"Did you really think you could hide it?" The girl glared at me, hatred in her eyes.
I felt my façade crumble. I had worked hard in this school, tried to start things fresh. No smoking, no hanging out with the wrong crowd. I'd been careful to not let my tattoos show and cover the holes of my nose and eyebrow piercings with foundation. I'd kept my flirting to a minimum, hung out with guys only to an acceptable level. I'd been doing everything right.
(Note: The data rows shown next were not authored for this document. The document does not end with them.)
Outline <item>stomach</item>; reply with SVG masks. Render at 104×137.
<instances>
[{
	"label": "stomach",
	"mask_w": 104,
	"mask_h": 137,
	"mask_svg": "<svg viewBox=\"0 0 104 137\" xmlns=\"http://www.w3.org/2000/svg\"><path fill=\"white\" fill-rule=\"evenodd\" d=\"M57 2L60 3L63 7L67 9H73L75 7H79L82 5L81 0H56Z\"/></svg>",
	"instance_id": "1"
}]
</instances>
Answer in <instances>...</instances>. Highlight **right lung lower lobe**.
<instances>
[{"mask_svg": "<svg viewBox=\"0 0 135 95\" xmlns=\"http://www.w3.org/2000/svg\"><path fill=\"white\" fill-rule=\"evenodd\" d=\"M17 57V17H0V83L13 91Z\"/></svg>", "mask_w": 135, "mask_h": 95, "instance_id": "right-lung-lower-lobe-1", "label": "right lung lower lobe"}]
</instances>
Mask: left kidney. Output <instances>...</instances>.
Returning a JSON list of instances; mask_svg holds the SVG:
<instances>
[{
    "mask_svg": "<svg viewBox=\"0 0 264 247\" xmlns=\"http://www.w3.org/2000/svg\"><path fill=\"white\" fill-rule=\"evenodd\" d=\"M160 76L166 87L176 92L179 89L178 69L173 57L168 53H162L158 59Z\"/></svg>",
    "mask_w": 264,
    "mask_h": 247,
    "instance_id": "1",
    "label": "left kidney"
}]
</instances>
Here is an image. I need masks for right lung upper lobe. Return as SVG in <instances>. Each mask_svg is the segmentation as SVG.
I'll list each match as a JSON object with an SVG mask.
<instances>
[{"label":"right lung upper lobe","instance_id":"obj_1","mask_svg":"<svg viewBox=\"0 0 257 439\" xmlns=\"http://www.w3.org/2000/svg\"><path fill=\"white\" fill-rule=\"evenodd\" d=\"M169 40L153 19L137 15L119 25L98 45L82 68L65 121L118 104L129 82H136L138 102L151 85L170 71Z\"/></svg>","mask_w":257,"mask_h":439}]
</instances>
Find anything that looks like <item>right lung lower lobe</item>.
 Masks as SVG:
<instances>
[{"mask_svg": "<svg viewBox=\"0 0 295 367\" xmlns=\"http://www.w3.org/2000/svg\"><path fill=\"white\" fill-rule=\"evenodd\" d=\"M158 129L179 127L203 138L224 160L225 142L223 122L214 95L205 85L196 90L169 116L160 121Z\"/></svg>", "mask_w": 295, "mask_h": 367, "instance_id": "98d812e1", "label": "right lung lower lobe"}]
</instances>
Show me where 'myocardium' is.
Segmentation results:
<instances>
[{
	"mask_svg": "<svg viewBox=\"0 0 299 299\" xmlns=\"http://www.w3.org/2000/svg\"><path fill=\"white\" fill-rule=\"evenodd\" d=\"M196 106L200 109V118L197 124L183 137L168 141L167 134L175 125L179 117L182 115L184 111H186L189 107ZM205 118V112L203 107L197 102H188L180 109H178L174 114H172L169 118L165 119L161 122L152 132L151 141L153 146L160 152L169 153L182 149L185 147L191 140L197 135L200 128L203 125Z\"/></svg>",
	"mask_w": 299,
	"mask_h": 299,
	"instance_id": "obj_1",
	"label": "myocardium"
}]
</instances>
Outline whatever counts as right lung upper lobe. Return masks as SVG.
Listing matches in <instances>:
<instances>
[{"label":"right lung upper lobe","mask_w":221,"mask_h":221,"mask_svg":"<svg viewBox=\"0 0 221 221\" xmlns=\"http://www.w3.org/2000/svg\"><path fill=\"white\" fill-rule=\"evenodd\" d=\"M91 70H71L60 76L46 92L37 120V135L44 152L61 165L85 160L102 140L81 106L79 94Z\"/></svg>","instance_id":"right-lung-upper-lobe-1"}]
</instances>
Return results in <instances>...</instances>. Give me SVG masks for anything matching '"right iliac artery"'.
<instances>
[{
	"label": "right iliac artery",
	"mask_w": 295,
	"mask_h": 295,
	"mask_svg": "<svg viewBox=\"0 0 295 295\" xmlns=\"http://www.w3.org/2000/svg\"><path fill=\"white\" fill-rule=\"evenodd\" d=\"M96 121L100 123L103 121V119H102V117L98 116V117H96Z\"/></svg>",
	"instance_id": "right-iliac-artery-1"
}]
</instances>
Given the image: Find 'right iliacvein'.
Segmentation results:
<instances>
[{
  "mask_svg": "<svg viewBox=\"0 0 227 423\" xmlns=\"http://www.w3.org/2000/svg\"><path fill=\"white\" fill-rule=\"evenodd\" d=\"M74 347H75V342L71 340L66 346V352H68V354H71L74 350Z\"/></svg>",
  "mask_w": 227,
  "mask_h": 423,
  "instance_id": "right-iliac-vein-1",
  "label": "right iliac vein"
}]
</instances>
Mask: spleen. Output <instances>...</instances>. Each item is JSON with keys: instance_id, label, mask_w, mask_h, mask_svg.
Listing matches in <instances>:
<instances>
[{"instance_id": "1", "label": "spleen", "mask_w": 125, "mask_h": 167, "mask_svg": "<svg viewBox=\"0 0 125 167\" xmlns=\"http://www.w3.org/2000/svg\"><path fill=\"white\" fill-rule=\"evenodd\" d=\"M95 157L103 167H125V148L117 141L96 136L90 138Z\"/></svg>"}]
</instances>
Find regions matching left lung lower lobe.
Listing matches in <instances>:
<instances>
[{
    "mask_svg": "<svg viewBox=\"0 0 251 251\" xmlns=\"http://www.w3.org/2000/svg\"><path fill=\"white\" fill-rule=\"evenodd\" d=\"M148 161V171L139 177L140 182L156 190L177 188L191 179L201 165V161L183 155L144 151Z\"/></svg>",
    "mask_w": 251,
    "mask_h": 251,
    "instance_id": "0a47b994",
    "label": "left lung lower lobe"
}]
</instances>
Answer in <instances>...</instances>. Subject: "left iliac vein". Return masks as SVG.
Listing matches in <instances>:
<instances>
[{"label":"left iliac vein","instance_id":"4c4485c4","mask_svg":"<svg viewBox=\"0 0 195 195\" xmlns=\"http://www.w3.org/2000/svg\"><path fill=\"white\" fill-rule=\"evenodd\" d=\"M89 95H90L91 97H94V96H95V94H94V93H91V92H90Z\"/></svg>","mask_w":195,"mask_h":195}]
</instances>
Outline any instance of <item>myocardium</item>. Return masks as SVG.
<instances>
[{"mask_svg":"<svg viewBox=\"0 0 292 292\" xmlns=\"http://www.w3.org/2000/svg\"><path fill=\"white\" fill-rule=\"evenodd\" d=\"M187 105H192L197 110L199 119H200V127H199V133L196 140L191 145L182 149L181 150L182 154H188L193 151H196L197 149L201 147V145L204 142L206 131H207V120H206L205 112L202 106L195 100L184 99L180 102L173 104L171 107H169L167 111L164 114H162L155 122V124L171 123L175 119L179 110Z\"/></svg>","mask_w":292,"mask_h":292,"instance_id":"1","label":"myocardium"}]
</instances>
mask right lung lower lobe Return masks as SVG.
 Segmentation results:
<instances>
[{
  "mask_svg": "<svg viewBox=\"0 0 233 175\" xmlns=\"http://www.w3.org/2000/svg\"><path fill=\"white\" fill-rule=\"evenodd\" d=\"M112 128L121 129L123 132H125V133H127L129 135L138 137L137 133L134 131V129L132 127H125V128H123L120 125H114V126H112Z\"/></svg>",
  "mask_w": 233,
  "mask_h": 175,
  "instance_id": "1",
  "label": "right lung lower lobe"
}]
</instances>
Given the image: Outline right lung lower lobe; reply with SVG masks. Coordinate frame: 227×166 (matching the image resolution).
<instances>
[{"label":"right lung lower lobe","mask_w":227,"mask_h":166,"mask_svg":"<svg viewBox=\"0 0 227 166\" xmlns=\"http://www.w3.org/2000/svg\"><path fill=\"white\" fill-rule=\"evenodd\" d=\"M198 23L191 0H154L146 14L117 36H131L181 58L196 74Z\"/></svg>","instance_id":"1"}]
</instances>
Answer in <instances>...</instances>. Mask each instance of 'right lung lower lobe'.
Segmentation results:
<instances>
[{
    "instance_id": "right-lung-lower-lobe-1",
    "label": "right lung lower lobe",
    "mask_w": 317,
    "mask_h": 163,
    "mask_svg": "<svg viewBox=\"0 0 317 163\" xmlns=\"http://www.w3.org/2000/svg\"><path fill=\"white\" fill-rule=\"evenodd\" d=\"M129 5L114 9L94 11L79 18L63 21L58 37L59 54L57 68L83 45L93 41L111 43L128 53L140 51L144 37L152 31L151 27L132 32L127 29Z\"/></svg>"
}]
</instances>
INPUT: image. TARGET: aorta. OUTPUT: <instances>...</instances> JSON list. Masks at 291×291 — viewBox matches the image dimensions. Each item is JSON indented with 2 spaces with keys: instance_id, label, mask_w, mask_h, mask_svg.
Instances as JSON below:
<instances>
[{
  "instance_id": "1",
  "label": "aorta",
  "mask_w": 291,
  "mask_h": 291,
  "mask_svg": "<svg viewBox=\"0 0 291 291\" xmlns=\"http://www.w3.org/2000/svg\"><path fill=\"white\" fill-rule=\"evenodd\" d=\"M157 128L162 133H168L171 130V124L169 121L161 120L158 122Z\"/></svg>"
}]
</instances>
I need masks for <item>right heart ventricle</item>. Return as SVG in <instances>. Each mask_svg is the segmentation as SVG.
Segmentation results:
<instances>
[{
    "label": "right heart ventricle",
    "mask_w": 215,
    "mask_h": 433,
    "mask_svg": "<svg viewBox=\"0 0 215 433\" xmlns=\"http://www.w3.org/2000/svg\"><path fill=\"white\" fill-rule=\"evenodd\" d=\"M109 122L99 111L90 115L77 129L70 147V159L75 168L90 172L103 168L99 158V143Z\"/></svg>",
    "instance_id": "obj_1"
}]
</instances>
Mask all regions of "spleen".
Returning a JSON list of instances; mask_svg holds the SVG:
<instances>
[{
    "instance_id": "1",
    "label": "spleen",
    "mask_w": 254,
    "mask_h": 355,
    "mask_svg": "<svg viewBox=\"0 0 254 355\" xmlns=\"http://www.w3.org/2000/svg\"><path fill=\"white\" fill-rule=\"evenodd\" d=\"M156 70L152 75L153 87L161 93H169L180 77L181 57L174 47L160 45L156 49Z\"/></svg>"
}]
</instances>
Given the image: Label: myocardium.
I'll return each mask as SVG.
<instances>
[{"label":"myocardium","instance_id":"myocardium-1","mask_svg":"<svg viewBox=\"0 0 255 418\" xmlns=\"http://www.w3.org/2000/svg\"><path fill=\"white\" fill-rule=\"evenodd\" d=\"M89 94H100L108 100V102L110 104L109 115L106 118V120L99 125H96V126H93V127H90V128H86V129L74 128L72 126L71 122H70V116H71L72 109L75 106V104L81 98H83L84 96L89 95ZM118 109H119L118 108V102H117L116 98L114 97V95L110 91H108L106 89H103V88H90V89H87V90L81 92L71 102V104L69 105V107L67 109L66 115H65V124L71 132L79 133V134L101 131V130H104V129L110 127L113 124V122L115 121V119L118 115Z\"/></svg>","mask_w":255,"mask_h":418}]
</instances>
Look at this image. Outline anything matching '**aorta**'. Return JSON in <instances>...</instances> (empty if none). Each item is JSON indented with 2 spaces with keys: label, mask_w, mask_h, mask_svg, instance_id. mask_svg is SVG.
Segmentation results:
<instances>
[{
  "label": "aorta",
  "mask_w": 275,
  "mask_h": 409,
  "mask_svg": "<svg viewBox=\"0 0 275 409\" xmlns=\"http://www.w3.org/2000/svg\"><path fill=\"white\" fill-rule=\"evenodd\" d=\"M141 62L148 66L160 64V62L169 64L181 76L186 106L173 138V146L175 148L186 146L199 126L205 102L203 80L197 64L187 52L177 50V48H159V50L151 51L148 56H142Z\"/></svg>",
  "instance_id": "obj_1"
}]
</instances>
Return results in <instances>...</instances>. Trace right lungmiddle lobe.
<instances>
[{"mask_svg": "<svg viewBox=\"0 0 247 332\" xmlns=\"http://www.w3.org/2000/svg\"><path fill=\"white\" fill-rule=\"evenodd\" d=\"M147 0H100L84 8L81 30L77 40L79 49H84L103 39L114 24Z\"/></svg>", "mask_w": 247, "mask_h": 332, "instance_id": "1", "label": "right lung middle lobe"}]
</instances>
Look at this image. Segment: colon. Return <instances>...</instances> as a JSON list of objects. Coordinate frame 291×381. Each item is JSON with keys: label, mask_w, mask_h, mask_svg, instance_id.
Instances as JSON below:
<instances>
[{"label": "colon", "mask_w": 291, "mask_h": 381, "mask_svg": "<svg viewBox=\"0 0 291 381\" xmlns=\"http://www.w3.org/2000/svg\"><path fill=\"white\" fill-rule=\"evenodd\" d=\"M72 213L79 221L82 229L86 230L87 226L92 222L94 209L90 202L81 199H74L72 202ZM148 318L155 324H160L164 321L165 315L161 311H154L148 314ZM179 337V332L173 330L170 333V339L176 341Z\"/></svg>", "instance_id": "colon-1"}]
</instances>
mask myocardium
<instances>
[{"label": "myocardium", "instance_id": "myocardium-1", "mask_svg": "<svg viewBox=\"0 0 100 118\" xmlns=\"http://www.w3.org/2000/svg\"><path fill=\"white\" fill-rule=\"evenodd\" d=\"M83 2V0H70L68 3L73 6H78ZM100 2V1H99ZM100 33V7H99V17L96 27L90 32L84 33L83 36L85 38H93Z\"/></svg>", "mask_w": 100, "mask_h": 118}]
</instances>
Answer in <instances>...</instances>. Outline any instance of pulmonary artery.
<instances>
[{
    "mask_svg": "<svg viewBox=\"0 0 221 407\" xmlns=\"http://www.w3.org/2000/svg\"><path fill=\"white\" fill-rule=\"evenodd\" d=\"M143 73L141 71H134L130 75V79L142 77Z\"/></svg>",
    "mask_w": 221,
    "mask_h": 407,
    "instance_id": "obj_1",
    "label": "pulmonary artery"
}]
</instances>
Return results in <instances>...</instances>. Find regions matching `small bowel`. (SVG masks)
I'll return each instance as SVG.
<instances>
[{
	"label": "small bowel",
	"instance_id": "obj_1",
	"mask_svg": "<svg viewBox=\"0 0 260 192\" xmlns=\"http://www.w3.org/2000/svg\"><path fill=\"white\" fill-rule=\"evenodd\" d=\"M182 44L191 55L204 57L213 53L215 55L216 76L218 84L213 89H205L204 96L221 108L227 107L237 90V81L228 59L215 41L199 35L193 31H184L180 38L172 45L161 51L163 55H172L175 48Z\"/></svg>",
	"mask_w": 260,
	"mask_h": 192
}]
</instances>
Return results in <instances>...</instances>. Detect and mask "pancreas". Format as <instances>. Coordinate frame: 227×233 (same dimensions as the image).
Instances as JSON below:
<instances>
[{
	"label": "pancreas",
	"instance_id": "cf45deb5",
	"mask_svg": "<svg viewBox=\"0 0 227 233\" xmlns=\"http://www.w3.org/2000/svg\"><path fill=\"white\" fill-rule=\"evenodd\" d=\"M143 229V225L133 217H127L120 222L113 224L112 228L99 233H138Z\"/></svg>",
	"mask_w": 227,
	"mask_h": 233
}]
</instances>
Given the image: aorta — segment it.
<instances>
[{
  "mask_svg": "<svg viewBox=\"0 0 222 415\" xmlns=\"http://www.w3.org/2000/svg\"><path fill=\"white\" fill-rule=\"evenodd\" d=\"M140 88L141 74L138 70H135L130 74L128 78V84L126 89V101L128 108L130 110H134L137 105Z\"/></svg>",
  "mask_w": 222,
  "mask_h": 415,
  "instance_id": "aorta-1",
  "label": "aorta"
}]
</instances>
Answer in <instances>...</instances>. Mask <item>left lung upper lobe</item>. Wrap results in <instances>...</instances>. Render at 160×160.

"I know all your secrets, witch. You can't hide them behind your pretty make-up."
I flushed at the insult, knowing as I did so that I'd grown soft in the couple of months I'd spent away from the hardships of my previous life. Still I felt the smallest tingle of happiness at her comment about my make-up. It was weird, I knew, to take pleasure in that compliment that was most certainly not meant as a compliment but I did anyway. I'd done some make-up before, but always dramatic, often choosing the dark raccoon eyes over the subtler and cuter make-up. Her saying my make-up was pretty...
"He told me, you know. Everything. I'll let them all know. All those people who think you're their friend. Then what will you do? Go back to juvie where you belong?"
I'd never been to juvie and thought of telling her that but my mind was too busy reeling at the revelation that someone had told her. A guy had told her. Only one person popped to mind at that and I felt my insides growing cold. He'd been here. Why had he come? I didn't want to know, didn't want to think about it.